Chart understanding data

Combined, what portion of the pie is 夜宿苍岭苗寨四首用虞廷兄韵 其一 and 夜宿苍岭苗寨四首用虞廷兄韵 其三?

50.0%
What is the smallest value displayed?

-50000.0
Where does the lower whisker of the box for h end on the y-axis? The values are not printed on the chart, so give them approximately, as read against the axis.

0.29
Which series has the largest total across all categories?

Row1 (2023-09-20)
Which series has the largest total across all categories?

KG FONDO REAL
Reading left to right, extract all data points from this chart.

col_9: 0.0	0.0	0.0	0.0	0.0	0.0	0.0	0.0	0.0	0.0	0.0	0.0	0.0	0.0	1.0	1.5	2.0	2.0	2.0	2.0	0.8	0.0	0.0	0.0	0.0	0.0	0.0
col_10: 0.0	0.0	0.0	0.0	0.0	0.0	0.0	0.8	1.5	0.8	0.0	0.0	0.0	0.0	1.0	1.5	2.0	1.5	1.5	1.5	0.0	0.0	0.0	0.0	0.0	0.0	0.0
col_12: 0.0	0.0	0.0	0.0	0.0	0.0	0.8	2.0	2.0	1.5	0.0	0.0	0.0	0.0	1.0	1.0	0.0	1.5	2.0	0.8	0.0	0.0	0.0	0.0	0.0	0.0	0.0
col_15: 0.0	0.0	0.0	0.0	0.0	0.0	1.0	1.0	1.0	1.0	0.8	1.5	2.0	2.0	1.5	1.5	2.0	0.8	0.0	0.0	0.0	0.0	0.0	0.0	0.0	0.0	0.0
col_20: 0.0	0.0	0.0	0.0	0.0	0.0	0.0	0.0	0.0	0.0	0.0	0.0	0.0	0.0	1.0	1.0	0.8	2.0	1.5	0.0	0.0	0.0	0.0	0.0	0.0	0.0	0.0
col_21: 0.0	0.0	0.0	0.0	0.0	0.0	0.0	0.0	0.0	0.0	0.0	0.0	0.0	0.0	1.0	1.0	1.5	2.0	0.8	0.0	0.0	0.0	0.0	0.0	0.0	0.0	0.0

- _WORK TO COMPLETE_: Render the listing above as a Markdown table with the columns "No." and "Line", numbering each nonblank line in order and skipping the blank ones.

- _RESPONSE TO THE EXERCISE_:
| No. | Line |
|---|---|
| 1 | Combined, what portion of the pie is 夜宿苍岭苗寨四首用虞廷兄韵 其一 and 夜宿苍岭苗寨四首用虞廷兄韵 其三? |
| 2 | 50.0% |
| 3 | What is the smallest value displayed? |
| 4 | -50000.0 |
| 5 | Where does the lower whisker of the box for h end on the y-axis? The values are not printed on the chart, so give them approximately, as read against the axis. |
| 6 | 0.29 |
| 7 | Which series has the largest total across all categories? |
| 8 | Row1 (2023-09-20) |
| 9 | Which series has the largest total across all categories? |
| 10 | KG FONDO REAL |
| 11 | Reading left to right, extract all data points from this chart. |
| 12 | col_9: 0.0	0.0	0.0	0.0	0.0	0.0	0.0	0.0	0.0	0.0	0.0	0.0	0.0	0.0	1.0	1.5	2.0	2.0	2.0	2.0	0.8	0.0	0.0	0.0	0.0	0.0	0.0 |
| 13 | col_10: 0.0	0.0	0.0	0.0	0.0	0.0	0.0	0.8	1.5	0.8	0.0	0.0	0.0	0.0	1.0	1.5	2.0	1.5	1.5	1.5	0.0	0.0	0.0	0.0	0.0	0.0	0.0 |
| 14 | col_12: 0.0	0.0	0.0	0.0	0.0	0.0	0.8	2.0	2.0	1.5	0.0	0.0	0.0	0.0	1.0	1.0	0.0	1.5	2.0	0.8	0.0	0.0	0.0	0.0	0.0	0.0	0.0 |
| 15 | col_15: 0.0	0.0	0.0	0.0	0.0	0.0	1.0	1.0	1.0	1.0	0.8	1.5	2.0	2.0	1.5	1.5	2.0	0.8	0.0	0.0	0.0	0.0	0.0	0.0	0.0	0.0	0.0 |
| 16 | col_20: 0.0	0.0	0.0	0.0	0.0	0.0	0.0	0.0	0.0	0.0	0.0	0.0	0.0	0.0	1.0	1.0	0.8	2.0	1.5	0.0	0.0	0.0	0.0	0.0	0.0	0.0	0.0 |
| 17 | col_21: 0.0	0.0	0.0	0.0	0.0	0.0	0.0	0.0	0.0	0.0	0.0	0.0	0.0	0.0	1.0	1.0	1.5	2.0	0.8	0.0	0.0	0.0	0.0	0.0	0.0	0.0	0.0 |